小さな光源から発する光は、部屋中を明るく照らすには向いていません。明るくするには、沢山のダウンライトで天井を埋め尽くすことになります。
これまでの住宅の照明といえば、なるだけ効率的に明るくする照明計画がほとんどでした。高効率のシーリングライトは部屋中を隈なく明るくするには最適です。
ダウンライトで同じように明るくしようとすれば、天井に沢山の穴を開けることになり、昼間は穴だらけ、夜になるとその穴の数だけ天井に眩い光が見えるようになります。
家は一日の疲れを癒す大切な場所でもあるはず。利便性や効率性を重視した空間よりも雰囲気がよくリラックスできるような住まいの方が何倍も心地が良いのではないでしょうか。
海外のインテリアを見てみると違いがよく分かると思いますが、天井に無数のダウンライトが埋め込まれた住宅は案外少なく、天井にある照明の数が少ないことに気付くと思います。
代わりに壁付照明やフロアスタンド、テーブルランプといったものを複数置いてあり、日本でもハイクラスのホテルでは以前からそのような照明計画がされています。
日本の住宅の天井高は2,400〜2,700mm程度。それほど高くないために照明からでるグレアという不快な光が目に入りやすく、気付かないうちに家の中でストレスを感じた状態になっているのではないでしょうか。
ホテルが家よりもリラックス出来る理由は案外、照明の違いによるところも大きいのかも知れません。フロアライトやテーブルランプには電球を覆うシェードがあることでグレアを防いてくれます。
天井についた照明よりも、手元に近い方が見やすく便利で、グレアによる眩しさも感じることもありません。また、近くにあることで光が弱くても充分に明るく感じます。そのような室内は落ち着いた雰囲気と合わせてリラックス効果も高くなります。
夜が長い北欧諸国では照明は特に大切です。家にいる時間が長い北欧の人々は照明やインテリアへの関心が高く、デンマークは灯りの文化が最も発達している国といっても過言ではないでしょう。
1874年創業のデンマークの照明メーカー、ルイスポールセンはグレアフリーをテーマに、1920年代には近代照明の父といわれるポール・ヘニングセンと共同でPHランプを発表するなど世界中の照明に大きな影響を与えています。
そんなルイスポールセン社では、照明セミナーなどを通じて以前から住まいの照明にも多灯分散を推奨されています。
日本の住宅も少しづつデザイン性が求められるようになってきましたが、照明についてはまだまだ正しく認知はされていないように感じます。

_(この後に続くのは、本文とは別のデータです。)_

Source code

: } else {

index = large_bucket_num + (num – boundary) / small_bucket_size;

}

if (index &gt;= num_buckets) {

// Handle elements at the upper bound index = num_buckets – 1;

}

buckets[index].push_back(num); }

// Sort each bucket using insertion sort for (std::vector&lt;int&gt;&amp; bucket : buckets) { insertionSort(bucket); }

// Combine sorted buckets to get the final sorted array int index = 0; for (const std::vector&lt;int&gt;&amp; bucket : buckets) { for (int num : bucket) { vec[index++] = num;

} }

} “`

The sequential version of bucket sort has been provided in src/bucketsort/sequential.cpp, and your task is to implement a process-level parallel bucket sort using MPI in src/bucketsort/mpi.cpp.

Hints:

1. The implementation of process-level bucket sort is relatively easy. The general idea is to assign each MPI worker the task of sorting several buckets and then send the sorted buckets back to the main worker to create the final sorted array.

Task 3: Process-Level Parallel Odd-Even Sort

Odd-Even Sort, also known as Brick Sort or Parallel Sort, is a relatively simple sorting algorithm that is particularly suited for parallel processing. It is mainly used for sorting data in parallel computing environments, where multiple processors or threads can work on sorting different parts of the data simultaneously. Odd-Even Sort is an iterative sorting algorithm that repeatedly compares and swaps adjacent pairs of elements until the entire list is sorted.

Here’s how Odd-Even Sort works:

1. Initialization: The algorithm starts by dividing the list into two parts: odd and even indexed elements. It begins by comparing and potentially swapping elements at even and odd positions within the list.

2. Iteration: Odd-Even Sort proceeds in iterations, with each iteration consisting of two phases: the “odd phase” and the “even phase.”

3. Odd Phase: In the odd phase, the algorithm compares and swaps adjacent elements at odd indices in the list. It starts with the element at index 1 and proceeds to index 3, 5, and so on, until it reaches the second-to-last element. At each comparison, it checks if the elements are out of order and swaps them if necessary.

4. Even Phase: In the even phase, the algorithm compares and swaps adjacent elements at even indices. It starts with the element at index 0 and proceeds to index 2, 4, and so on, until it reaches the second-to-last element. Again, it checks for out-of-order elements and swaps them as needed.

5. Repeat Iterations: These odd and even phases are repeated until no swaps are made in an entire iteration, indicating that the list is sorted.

機能や効率も重要かもしれませんが、人の暮らしの中でもっとも大切なことは暮らしに心地よさや愛情を感じることではないでしょうか。情報やモノが溢れる時代だからこそ本質的なものの大切さがわかるようになっていくのだと思います。
ノイズのないすっきりとした美しい天井を見ると、本当の豊かさとは何かといった問いに答えてくれるような気がするのはきっと私だけではないはずです。